→ To-do item: Word for word, transcribe the lines below and drop the pictures.

(Data entries)
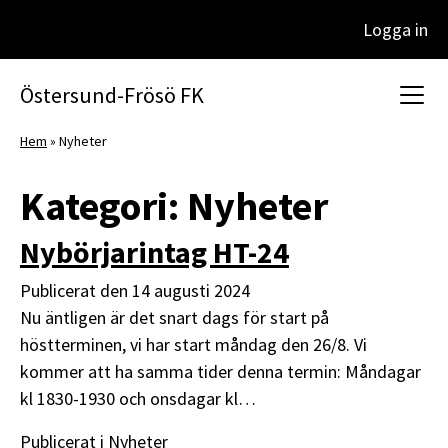
Logga in
Huvudnavigering
Östersund-Frösö FK
Hem
»
Nyheter
Kategori:
Nyheter
Nybörjarintag HT-24
Publicerat den
14 augusti 2024
Nu äntligen är det snart dags för start på
höstterminen, vi har start måndag den 26/8. Vi
kommer att ha samma tider denna termin: Måndagar
kl 1830-1930 och onsdagar kl…
Publicerat i
Nyheter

→ Output below:
Logga in
Huvudnavigering
Östersund-Frösö FK
Hem
»
Nyheter
Kategori:
Nyheter
Nybörjarintag HT-24
Publicerat den
14 augusti 2024
Nu äntligen är det snart dags för start på
höstterminen, vi har start måndag den 26/8. Vi
kommer att ha samma tider denna termin: Måndagar
kl 1830-1930 och onsdagar kl…
Publicerat i
Nyheter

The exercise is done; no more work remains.